SELECTED EXCERPT =>
————————
When we clear the excess we can make room for the essential. We can curate a wardrobe we love, we can keep the books on display that we enjoy reading over and over again, we can display things around our home that bring us joy. When we have too much stuff we lose site of the stuff that adds value to us.

If your kids have too many toys they won’t have the time or attention to play with something fully. Maybe your spare room is filled with crap, rather then used as a room that is more useful such as a theatre room or studio. Or you have so many CDs or DVDs stacked on top and in front of one another that you can’t even see what you have and end up not using the ones that you do love as they are lost behind the excess. When the excess is gone, we can enjoy the things we truly love.

Related Post: 7 Essential Questions to Help You Declutter Your Wardrobe

5. Be respectful of their zone

When on your decluttering journey be sensitive to your loved ones areas. You won’t be able to get your family on board with decluttering by attacking them and insisting they get rid of their stuff. Let them have their own designated space for what they find valuable. It may not be valuable to you but that doesn’t mean it is not to them.

Maybe their zone is the spare room they can set up as they wish, or a corner of the garage, or a desk in the house. Let this space be their sanctuary to keep what they please. Of course they will need to keep their stuff in the confines of the space, so once they fill their space they will need to remove something before they can bring anything new in. This will keep your partner or family happy, but also give you the ability to keep the spaces that you share less cluttered.

6. Help them

Sometimes your family may be on board with decluttering but don’t know where to start. Or aren’t quite sure of the benefits just yet. A great way to get them on board with decluttering is to offer them help them.

Be specific if possible to help your loved one recognise the need for your help. If you can see your child frustrated with their toys being everywhere that might be the time to offer to help them with them decluttering their toys so they have space to play. Or if you see your partner struggling to find their favourite shirt, that week might be a good time to discuss that issue. You could say something along the lines of ‘I noticed that you were struggling to find your shirt the other day in your wardrobe, would you like me to help you go through your cupboard and see if there is anything we can clear out to make space for the items you love?

Of course, if they decline, don’t force it on them. But hopefully you have planted a seed that they will consider and in time they might be more willing to come around and ask you for help when they are more open to to removing the excess.
————————
SUPPLIED MATERIAL =>
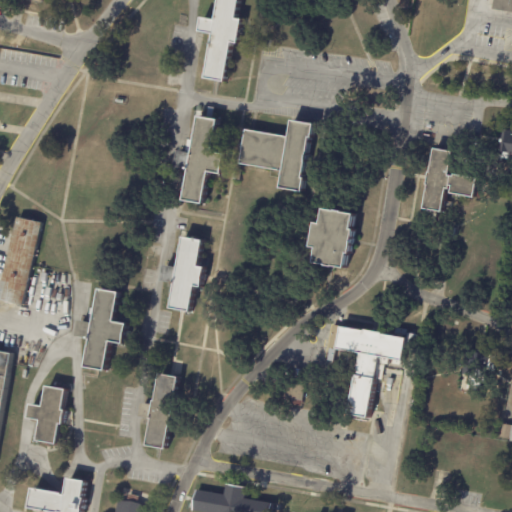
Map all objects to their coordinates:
building: (40, 0)
building: (40, 1)
building: (501, 5)
building: (501, 6)
road: (41, 34)
building: (222, 37)
building: (225, 37)
road: (446, 38)
road: (279, 65)
road: (32, 68)
road: (56, 87)
road: (457, 99)
road: (329, 106)
building: (507, 144)
building: (506, 145)
building: (282, 152)
building: (281, 153)
building: (204, 158)
building: (202, 159)
building: (238, 174)
building: (448, 180)
building: (446, 181)
road: (163, 230)
building: (336, 237)
building: (334, 238)
building: (20, 261)
building: (21, 261)
building: (186, 274)
building: (188, 274)
road: (355, 284)
building: (105, 329)
building: (104, 330)
road: (71, 345)
building: (373, 360)
building: (369, 362)
building: (477, 362)
building: (483, 368)
building: (4, 378)
building: (5, 380)
building: (292, 392)
building: (162, 411)
building: (163, 411)
building: (51, 415)
building: (51, 416)
building: (507, 430)
building: (506, 431)
road: (140, 461)
road: (480, 492)
building: (22, 495)
building: (61, 498)
building: (63, 498)
building: (229, 501)
building: (231, 501)
building: (131, 506)
building: (134, 507)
————————
Please repeat word for word the part of the decluttering passage above that runs between "Sometimes your family" and "them help them.", inclusive.

Sometimes your family may be on board with decluttering but don’t know where to start. Or aren’t quite sure of the benefits just yet. A great way to get them on board with decluttering is to offer them help them.